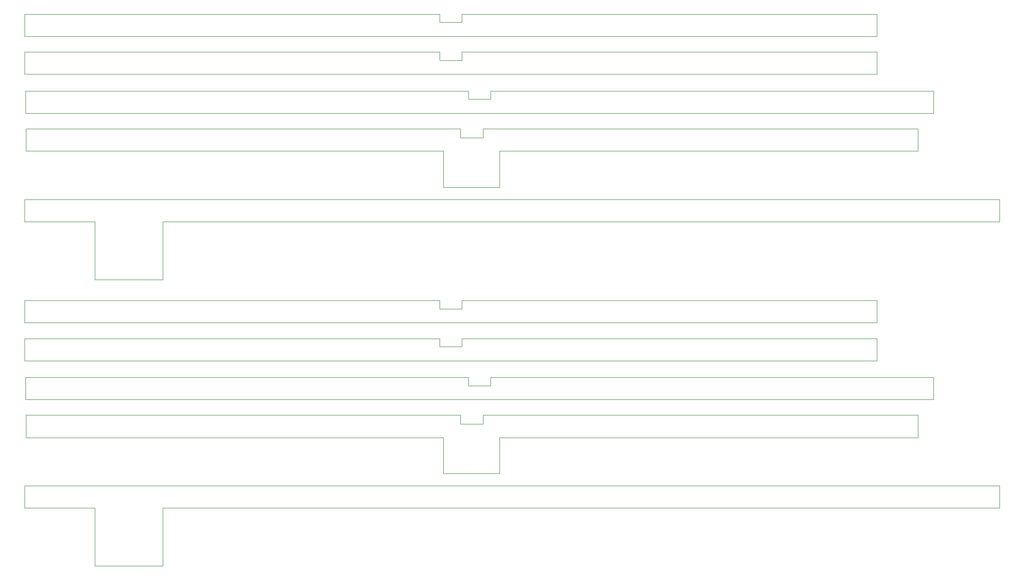
<source format=gbr>
%TF.GenerationSoftware,KiCad,Pcbnew,8.0.3*%
%TF.CreationDate,2024-06-11T13:51:46-04:00*%
%TF.ProjectId,915-yagi,3931352d-7961-4676-992e-6b696361645f,rev?*%
%TF.SameCoordinates,Original*%
%TF.FileFunction,Profile,NP*%
%FSLAX46Y46*%
G04 Gerber Fmt 4.6, Leading zero omitted, Abs format (unit mm)*
G04 Created by KiCad (PCBNEW 8.0.3) date 2024-06-11 13:51:46*
%MOMM*%
%LPD*%
G01*
G04 APERTURE LIST*
%TA.AperFunction,Profile*%
%ADD10C,0.050000*%
%TD*%
G04 APERTURE END LIST*
D10*
X94055000Y-75160000D02*
X98055000Y-75160000D01*
X98055000Y-73660000D01*
X172555000Y-73660000D01*
X172555000Y-77660000D01*
X19555000Y-77660000D01*
X19555000Y-73660000D01*
X94055000Y-73660000D01*
X94055000Y-75160000D01*
X94070000Y-68350000D02*
X98070000Y-68350000D01*
X98070000Y-66850000D01*
X172570000Y-66850000D01*
X172570000Y-70850000D01*
X19570000Y-70850000D01*
X19570000Y-66850000D01*
X94070000Y-66850000D01*
X94070000Y-68350000D01*
X99185000Y-82145000D02*
X103185000Y-82145000D01*
X103185000Y-80645000D01*
X182685000Y-80645000D01*
X182685000Y-84645000D01*
X19685000Y-84645000D01*
X19685000Y-80645000D01*
X99185000Y-80645000D01*
X99185000Y-82145000D01*
X97775000Y-89040000D02*
X101875000Y-89040000D01*
X101875000Y-87440000D01*
X179875000Y-87440000D01*
X179875000Y-91440000D01*
X104775000Y-91440000D01*
X104775000Y-97940000D01*
X94775000Y-97940000D01*
X94775000Y-91440000D01*
X19775000Y-91440000D01*
X19775000Y-87440000D01*
X97775000Y-87440000D01*
X97775000Y-89040000D01*
X194584000Y-104115000D02*
X44398000Y-104115000D01*
X44398000Y-114540000D01*
X32178000Y-114540000D01*
X32178000Y-104115000D01*
X19584000Y-104115000D01*
X19584000Y-100115000D01*
X194584000Y-100115000D01*
X194584000Y-104115000D01*
X194584000Y-52680000D02*
X44398000Y-52680000D01*
X44398000Y-63105000D01*
X32178000Y-63105000D01*
X32178000Y-52680000D01*
X19584000Y-52680000D01*
X19584000Y-48680000D01*
X194584000Y-48680000D01*
X194584000Y-52680000D01*
X97775000Y-37605000D02*
X101875000Y-37605000D01*
X101875000Y-36005000D01*
X179875000Y-36005000D01*
X179875000Y-40005000D01*
X104775000Y-40005000D01*
X104775000Y-46505000D01*
X94775000Y-46505000D01*
X94775000Y-40005000D01*
X19775000Y-40005000D01*
X19775000Y-36005000D01*
X97775000Y-36005000D01*
X97775000Y-37605000D01*
X99185000Y-30710000D02*
X103185000Y-30710000D01*
X103185000Y-29210000D01*
X182685000Y-29210000D01*
X182685000Y-33210000D01*
X19685000Y-33210000D01*
X19685000Y-29210000D01*
X99185000Y-29210000D01*
X99185000Y-30710000D01*
X94070000Y-16915000D02*
X98070000Y-16915000D01*
X98070000Y-15415000D01*
X172570000Y-15415000D01*
X172570000Y-19415000D01*
X19570000Y-19415000D01*
X19570000Y-15415000D01*
X94070000Y-15415000D01*
X94070000Y-16915000D01*
X94055000Y-23725000D02*
X98055000Y-23725000D01*
X98055000Y-22225000D01*
X172555000Y-22225000D01*
X172555000Y-26225000D01*
X19555000Y-26225000D01*
X19555000Y-22225000D01*
X94055000Y-22225000D01*
X94055000Y-23725000D01*
M02*

</source>
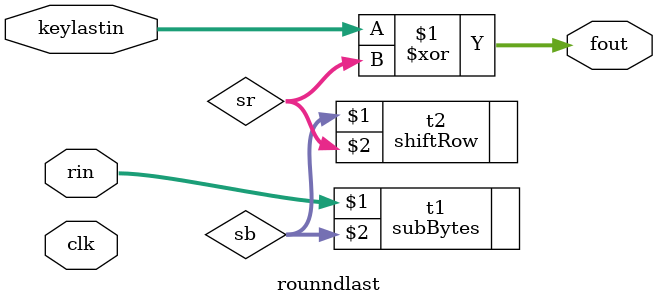
<source format=v>
module rounndlast(clk,rin,keylastin,fout);

	input clk;
	input [127:0]rin;
	input [127:0]keylastin;
	output [127:0]fout;

	wire [127:0] sb,sr,mcl,keyout;

	subBytes t1(rin,sb);
	shiftRow t2(sb,sr);
	
	assign fout = keylastin ^ sr;

endmodule 
</source>
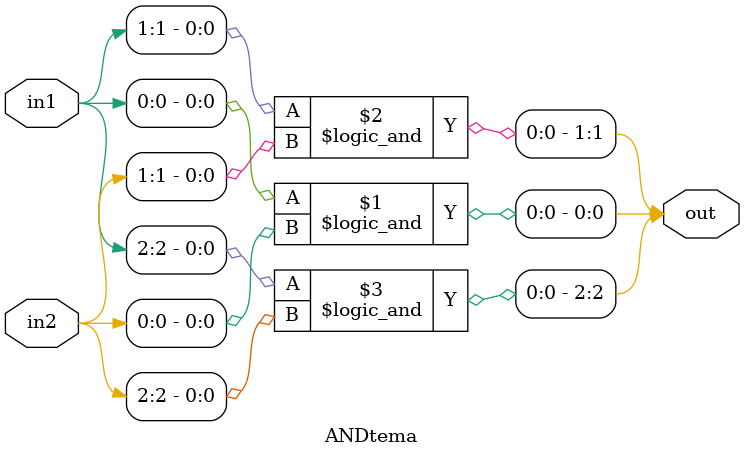
<source format=v>
module ANDtema(input[2:0] in1, input[2:0] in2, output[2:0] out);
	assign out[0] = in1[0] && in2[0];
	assign out[1] = in1[1] && in2[1];
	assign out[2] = in1[2] && in2[2];
endmodule
</source>
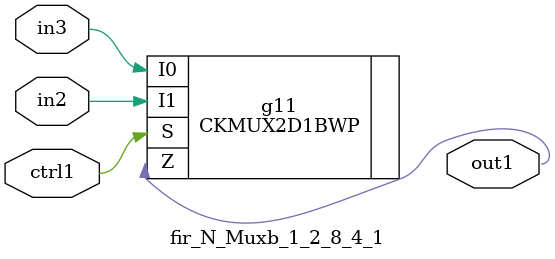
<source format=v>
`timescale 1ps / 1ps


module fir_N_Muxb_1_2_8_4_1(in3, in2, ctrl1, out1);
  input in3, in2, ctrl1;
  output out1;
  wire in3, in2, ctrl1;
  wire out1;
  CKMUX2D1BWP g11(.I0 (in3), .I1 (in2), .S (ctrl1), .Z (out1));
endmodule



</source>
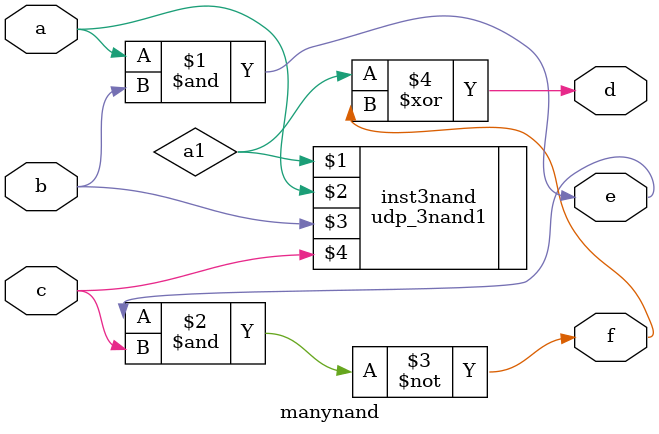
<source format=v>
module manynand(input a, b, c, output d , e ,f);
wire a1, a2, a3 ;
udp_3nand1 inst3nand(a1, a, b, c) ;
and ins1nand(e, a, b) ;
nand ins2nand(f, e, c) ;
xor ins4xor(d, a1, f) ;
endmodule
</source>
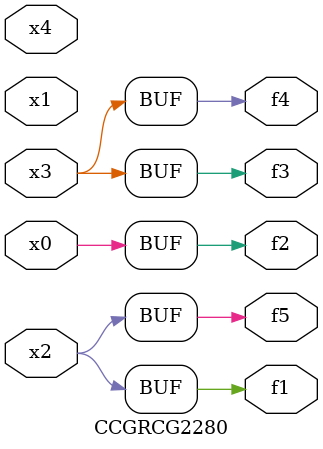
<source format=v>
module CCGRCG2280(
	input x0, x1, x2, x3, x4,
	output f1, f2, f3, f4, f5
);
	assign f1 = x2;
	assign f2 = x0;
	assign f3 = x3;
	assign f4 = x3;
	assign f5 = x2;
endmodule

</source>
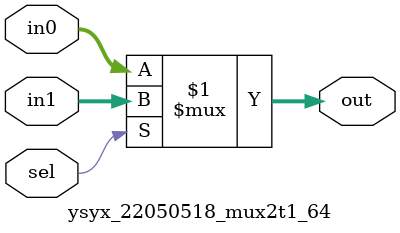
<source format=v>
module ysyx_22050518_mux2t1_64(
    input sel ,
    input [63:0]    in0,
    input [63:0]    in1,
    output[63:0]    out

    
);

assign out = sel ? in1:in0;


endmodule 

</source>
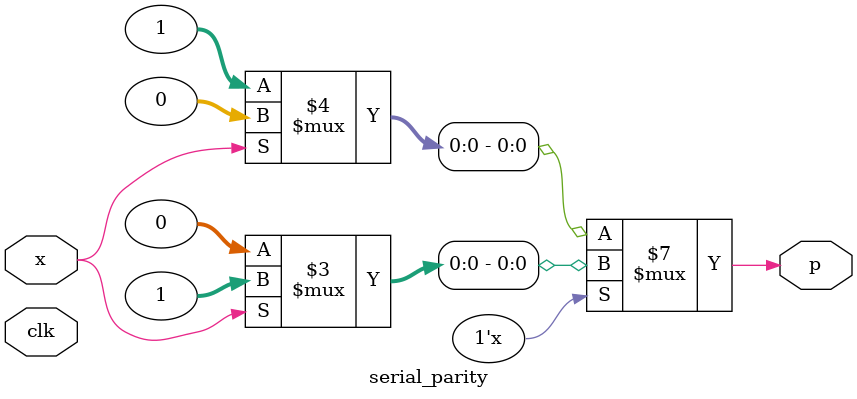
<source format=v>
module serial_parity(input x, input clk, output p);//x is the input bit.
                                            //p is the parity.
reg p;

initial begin
  p = 1'b0;//initial parity is even.
end

always @(x or clk) //both clock and input are in synchronization. 
  // It makes no difference if we take one of them or both them here.
  begin //The functionality of the module.
    if(p == 1'b0) begin 
       //if parity is even and we receive a 1 parity becomes odd
      p = x ? 1 : 0;
    end
    else begin
       //if parity is odd and we receive a 1 parity becomes even
      p = x ? 0 : 1;
    end
  end
endmodule



</source>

What to produce >> Restate the data word for word without pictures.

Solved exercise >>
<source format=gbr>
%TF.GenerationSoftware,KiCad,Pcbnew,8.0.3*%
%TF.CreationDate,2024-06-11T13:51:46-04:00*%
%TF.ProjectId,915-yagi,3931352d-7961-4676-992e-6b696361645f,rev?*%
%TF.SameCoordinates,Original*%
%TF.FileFunction,Profile,NP*%
%FSLAX46Y46*%
G04 Gerber Fmt 4.6, Leading zero omitted, Abs format (unit mm)*
G04 Created by KiCad (PCBNEW 8.0.3) date 2024-06-11 13:51:46*
%MOMM*%
%LPD*%
G01*
G04 APERTURE LIST*
%TA.AperFunction,Profile*%
%ADD10C,0.050000*%
%TD*%
G04 APERTURE END LIST*
D10*
X94055000Y-75160000D02*
X98055000Y-75160000D01*
X98055000Y-73660000D01*
X172555000Y-73660000D01*
X172555000Y-77660000D01*
X19555000Y-77660000D01*
X19555000Y-73660000D01*
X94055000Y-73660000D01*
X94055000Y-75160000D01*
X94070000Y-68350000D02*
X98070000Y-68350000D01*
X98070000Y-66850000D01*
X172570000Y-66850000D01*
X172570000Y-70850000D01*
X19570000Y-70850000D01*
X19570000Y-66850000D01*
X94070000Y-66850000D01*
X94070000Y-68350000D01*
X99185000Y-82145000D02*
X103185000Y-82145000D01*
X103185000Y-80645000D01*
X182685000Y-80645000D01*
X182685000Y-84645000D01*
X19685000Y-84645000D01*
X19685000Y-80645000D01*
X99185000Y-80645000D01*
X99185000Y-82145000D01*
X97775000Y-89040000D02*
X101875000Y-89040000D01*
X101875000Y-87440000D01*
X179875000Y-87440000D01*
X179875000Y-91440000D01*
X104775000Y-91440000D01*
X104775000Y-97940000D01*
X94775000Y-97940000D01*
X94775000Y-91440000D01*
X19775000Y-91440000D01*
X19775000Y-87440000D01*
X97775000Y-87440000D01*
X97775000Y-89040000D01*
X194584000Y-104115000D02*
X44398000Y-104115000D01*
X44398000Y-114540000D01*
X32178000Y-114540000D01*
X32178000Y-104115000D01*
X19584000Y-104115000D01*
X19584000Y-100115000D01*
X194584000Y-100115000D01*
X194584000Y-104115000D01*
X194584000Y-52680000D02*
X44398000Y-52680000D01*
X44398000Y-63105000D01*
X32178000Y-63105000D01*
X32178000Y-52680000D01*
X19584000Y-52680000D01*
X19584000Y-48680000D01*
X194584000Y-48680000D01*
X194584000Y-52680000D01*
X97775000Y-37605000D02*
X101875000Y-37605000D01*
X101875000Y-36005000D01*
X179875000Y-36005000D01*
X179875000Y-40005000D01*
X104775000Y-40005000D01*
X104775000Y-46505000D01*
X94775000Y-46505000D01*
X94775000Y-40005000D01*
X19775000Y-40005000D01*
X19775000Y-36005000D01*
X97775000Y-36005000D01*
X97775000Y-37605000D01*
X99185000Y-30710000D02*
X103185000Y-30710000D01*
X103185000Y-29210000D01*
X182685000Y-29210000D01*
X182685000Y-33210000D01*
X19685000Y-33210000D01*
X19685000Y-29210000D01*
X99185000Y-29210000D01*
X99185000Y-30710000D01*
X94070000Y-16915000D02*
X98070000Y-16915000D01*
X98070000Y-15415000D01*
X172570000Y-15415000D01*
X172570000Y-19415000D01*
X19570000Y-19415000D01*
X19570000Y-15415000D01*
X94070000Y-15415000D01*
X94070000Y-16915000D01*
X94055000Y-23725000D02*
X98055000Y-23725000D01*
X98055000Y-22225000D01*
X172555000Y-22225000D01*
X172555000Y-26225000D01*
X19555000Y-26225000D01*
X19555000Y-22225000D01*
X94055000Y-22225000D01*
X94055000Y-23725000D01*
M02*

</source>
<source format=v>
module rounndlast(clk,rin,keylastin,fout);

	input clk;
	input [127:0]rin;
	input [127:0]keylastin;
	output [127:0]fout;

	wire [127:0] sb,sr,mcl,keyout;

	subBytes t1(rin,sb);
	shiftRow t2(sb,sr);
	
	assign fout = keylastin ^ sr;

endmodule 
</source>
<source format=v>
module ANDtema(input[2:0] in1, input[2:0] in2, output[2:0] out);
	assign out[0] = in1[0] && in2[0];
	assign out[1] = in1[1] && in2[1];
	assign out[2] = in1[2] && in2[2];
endmodule
</source>
<source format=v>
`timescale 1ps / 1ps


module fir_N_Muxb_1_2_8_4_1(in3, in2, ctrl1, out1);
  input in3, in2, ctrl1;
  output out1;
  wire in3, in2, ctrl1;
  wire out1;
  CKMUX2D1BWP g11(.I0 (in3), .I1 (in2), .S (ctrl1), .Z (out1));
endmodule



</source>
<source format=v>
module manynand(input a, b, c, output d , e ,f);
wire a1, a2, a3 ;
udp_3nand1 inst3nand(a1, a, b, c) ;
and ins1nand(e, a, b) ;
nand ins2nand(f, e, c) ;
xor ins4xor(d, a1, f) ;
endmodule
</source>
<source format=v>
module CCGRCG2280(
	input x0, x1, x2, x3, x4,
	output f1, f2, f3, f4, f5
);
	assign f1 = x2;
	assign f2 = x0;
	assign f3 = x3;
	assign f4 = x3;
	assign f5 = x2;
endmodule

</source>
<source format=v>
module ysyx_22050518_mux2t1_64(
    input sel ,
    input [63:0]    in0,
    input [63:0]    in1,
    output[63:0]    out

    
);

assign out = sel ? in1:in0;


endmodule 

</source>
<source format=v>
module serial_parity(input x, input clk, output p);//x is the input bit.
                                            //p is the parity.
reg p;

initial begin
  p = 1'b0;//initial parity is even.
end

always @(x or clk) //both clock and input are in synchronization. 
  // It makes no difference if we take one of them or both them here.
  begin //The functionality of the module.
    if(p == 1'b0) begin 
       //if parity is even and we receive a 1 parity becomes odd
      p = x ? 1 : 0;
    end
    else begin
       //if parity is odd and we receive a 1 parity becomes even
      p = x ? 0 : 1;
    end
  end
endmodule



</source>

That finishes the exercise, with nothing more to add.